Government aims to improve council data collection on homelessness

6 Sep 19

The government is looking for an organisation to run pilots to help it improve local authority data collection on homelessness. 

The Ministry of Housing, Communities and Local Government has said it will pay up to £90,000 for a third party to help eradicate “inconsistencies in data collection” on homelessness.

Pilot schemes will be set up to “understand what data is currently collected and how robust it is”, the department said.

“More could be done to improve local/national government’s shared understanding of what constitutes good homelessness services and outcomes.
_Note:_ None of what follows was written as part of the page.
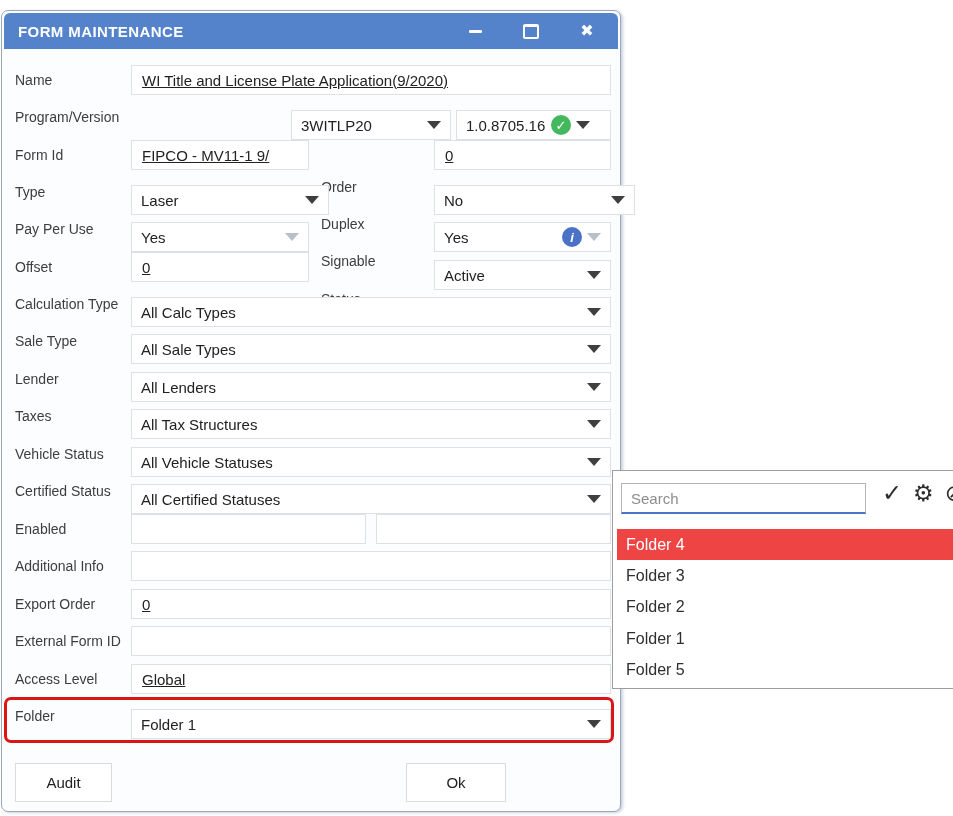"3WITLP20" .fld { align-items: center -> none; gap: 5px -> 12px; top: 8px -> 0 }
There’s a variety of incomparable data collected and definitions vary,” the contract description said.

It added: “Inconsistencies in data collection/use by a range of homelessness services mean that we do not have an accurate local and national picture of homelessness than is desirable”.

The MHCLG suggested local authorities were unable to effectively benchmark their performance against similar local authorities, which in turn means central government cannot always effectively determine local authority performance.

Applications can be submitted up until 12 September and the pilots are expected to start on 21 October.

In this week’s Spending Round chancellor Sajid Javid revealed a £54m package to “reduce homelessness and rough sleeping”.

But Jon Sparkes, chief executive of the homeless charity Crisis, claimed the money was not enough.

“If government is serious about meeting its 2025 commitment to end rough sleeping, then we need bolder financial commitments to prevent people form losing their home in the first place, and investment decisions that result in significantly more truly affordable social homes to be built,” said Sparkes.